Außerdem müsse eine Verkehrswende eingeleitet werden. „Die Alpen sind sowohl Tourismushochburg als auch Transitregion. Das Verkehrsaufkommen hat sich in den letzten Jahrzehnten vervielfacht. Bei der Verschiebung des Güterverkehrs auf die Schiene und beim Ausbau des öffentlichen Nahverkehrs im ländlichen Raum ist die Europapolitik mehr denn je gefordert.“
Warum die Alpen bis Brüssel reichen
Ein großer Teil von Europa profitiere von den Ressourcen, die in den Alpen verfügbar sind – etwa durch den immensen Wasservorrat und die damit verbundenen Nutzungen. „Wie es den Alpen geht, ist für ganz Europa wichtig, schließlich wirkt sich ihr Zustand auf den gesamten Kontinent aus – und umgekehrt“, sagt DAV-Vizepräsident Rudi Erlacher. ÖAV-Vizepräsident Dr. Andreas Ermacora ergänzt: „Die Alpen haben aber nicht nur einen ökologischen und ökonomischen Wert. Sie sind tief in der Kulturgeschichte Europas verwurzelt.“ Und AVS-Präsident Georg Simeoni fasst zusammen: „Wenn es den Alpen gut geht, geht es den Menschen in Europa gut.“ Die Alpenvereine in Südtirol, Österreich und Deutschland vertreten insgesamt rund zwei Millionen Mitglieder, verteilt auf viele europäische Länder. Sie sehen es als ihre gesellschaftliche Verantwortung, sich für die Alpen einzusetzen und die große Bedeutung der Alpen einer breiten Öffentlichkeit deutlich zu machen. Mit ihrer gemeinsamen Kampagne #UnsereAlpen tun sie genau das. Die Kampagne steht unter dem Motto: „Die Alpen sind schön. Noch. Es lohnt sich, dafür zu kämpfen.“ www.unsere-alpen.org
Darum sind die Alpen so wichtig: Zahlen und Fakten
· 500 Millionen Übernachtungen jährlich im gesamten Alpenraum, die von 150 Millionen Gästen gebucht werden
· 160 Millionen Skitage in den Alpen jährlich, das sind 43 Prozent der weltweiten Skitage.
· 39 Prozent aller Skilifte weltweit stehen in den Alpen.
· 10,4 Millionen LKW-Fahrten wurden 2016 im alpenquerenden Straßengüterverkehr gezählt. Das ist ein Anstieg um 66 Prozent im Vergleich zu 2007. Damals waren es 6,06 Millionen LKW-Fahrten.

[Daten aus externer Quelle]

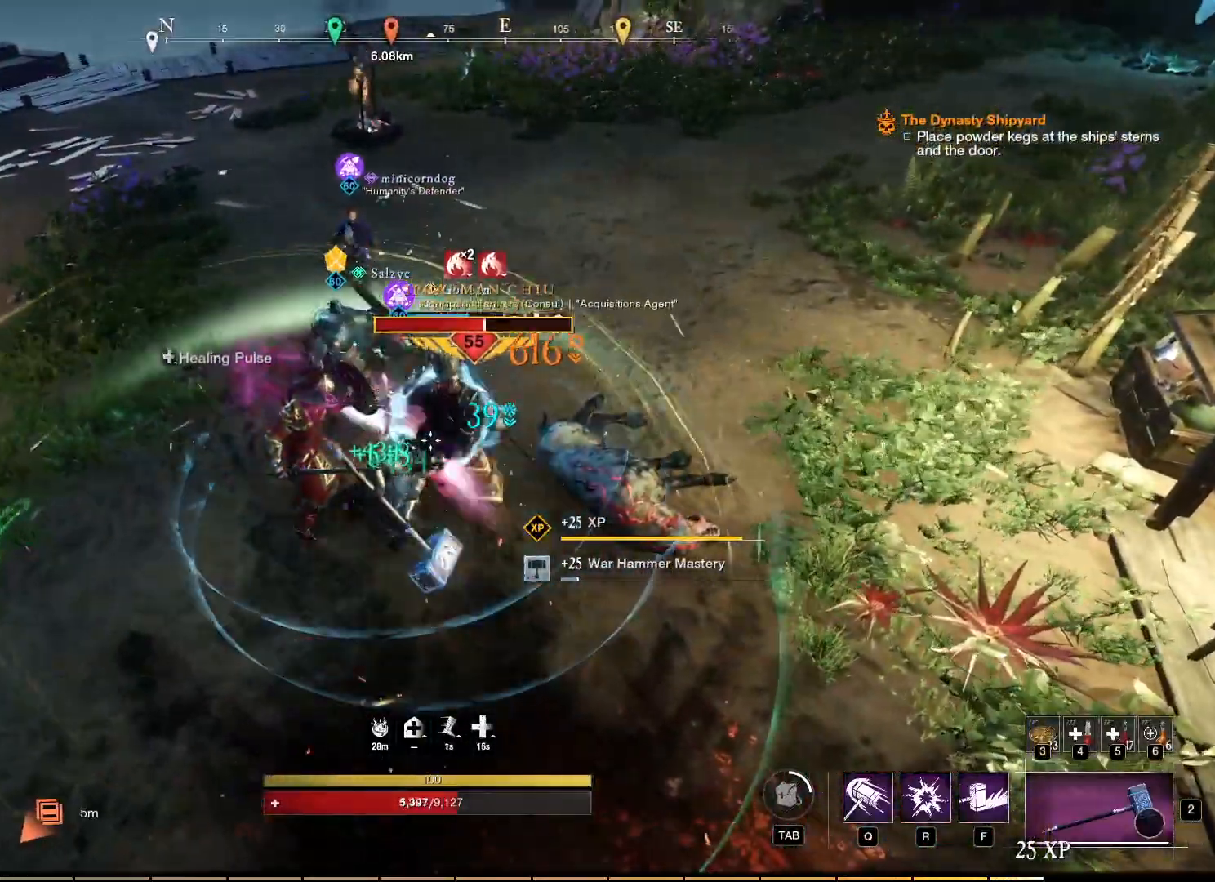
{"keys": [], "mouse": ["right"], "events": [[17, "mouse_left", "down"], [117, "mouse_left", "up"]]}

· 1.019 Wasserkraftwerke mit einer Leistung von mehr als fünf Megawatt gibt es in den Alpen. Daraus resultiert ein jährliches Erzeugungsvermögen von 166 Terawattstunden. Die gesamte Stadt München verbraucht etwa 7,5 Terawattstunden pro Jahr. Die Alpen sind die wichtigste Wasserkraftregion in Europa.
· 128 Meter hat das Vilgratenkees in der Venedigergruppe im Sommer 2018 an Länge einbüßt. Es war damit laut dem Gletscherbericht des ÖAV der österreichische Rekordhalter eines ohnehin rekordverdächtigen Jahres, in dem die alpinen Eismassen durchschnittlich 17,2 Meter an Länge verloren.
· 2 Grad Celsius ist es heute in den Alpen im Jahresmittel ungefähr wärmer als Ende des 19. Jahrhunderts. Damit stiegen die Temperaturen im Alpenraum in diesem Zeitraum ungefähr doppelt so stark an wie im Vergleich zum globalen Mittel.
· 13.000 Pflanzenarten kommen in den Alpen vor, neben 30.000 Tierarten. Laut WWF machen die in den Alpen beheimateten Gefäßpflanzenarten 39 Prozent der europäischen Flora aus. Selbst in den unwirtlich wirkenden hochalpinen Graslandschaften wachsen auf 100 Quadratmetern bis zu 80 Arten.
· Acht europäische Staaten haben einen Anteil an den Alpen. Eine gemeinsame Strategie ist in der Alpenkonvention formuliert. Dieses Übereinkommen haben alle Alpenstaaten und die EU “zum umfassenden Schutz und zur nachhaltigen Entwicklung der Alpen” unterzeichnet.